Electronic design automation data

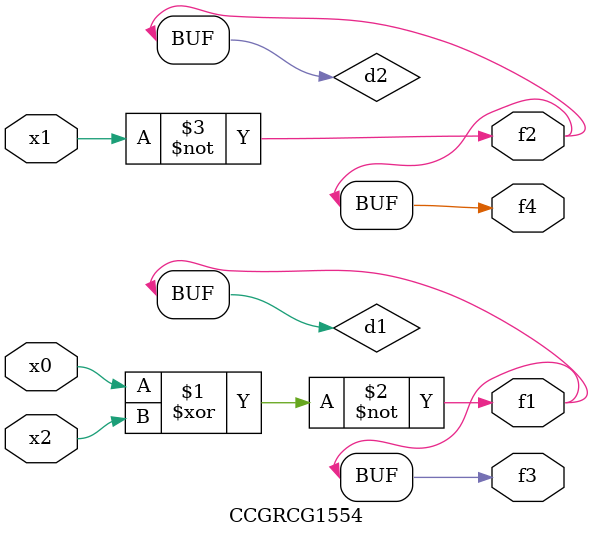
<source format=v>
module CCGRCG1554(
	input x0, x1, x2,
	output f1, f2, f3, f4
);

	wire d1, d2, d3;

	xnor (d1, x0, x2);
	nand (d2, x1);
	nor (d3, x1, x2);
	assign f1 = d1;
	assign f2 = d2;
	assign f3 = d1;
	assign f4 = d2;
endmodule

</source>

• WHAT IS REQUIRED
Please extract exactly, and only, the lines from the line containing "nor (d3, x1, x2);" through the last line of the records.

• RESPONSE
	nor (d3, x1, x2);
	assign f1 = d1;
	assign f2 = d2;
	assign f3 = d1;
	assign f4 = d2;
endmodule

</source>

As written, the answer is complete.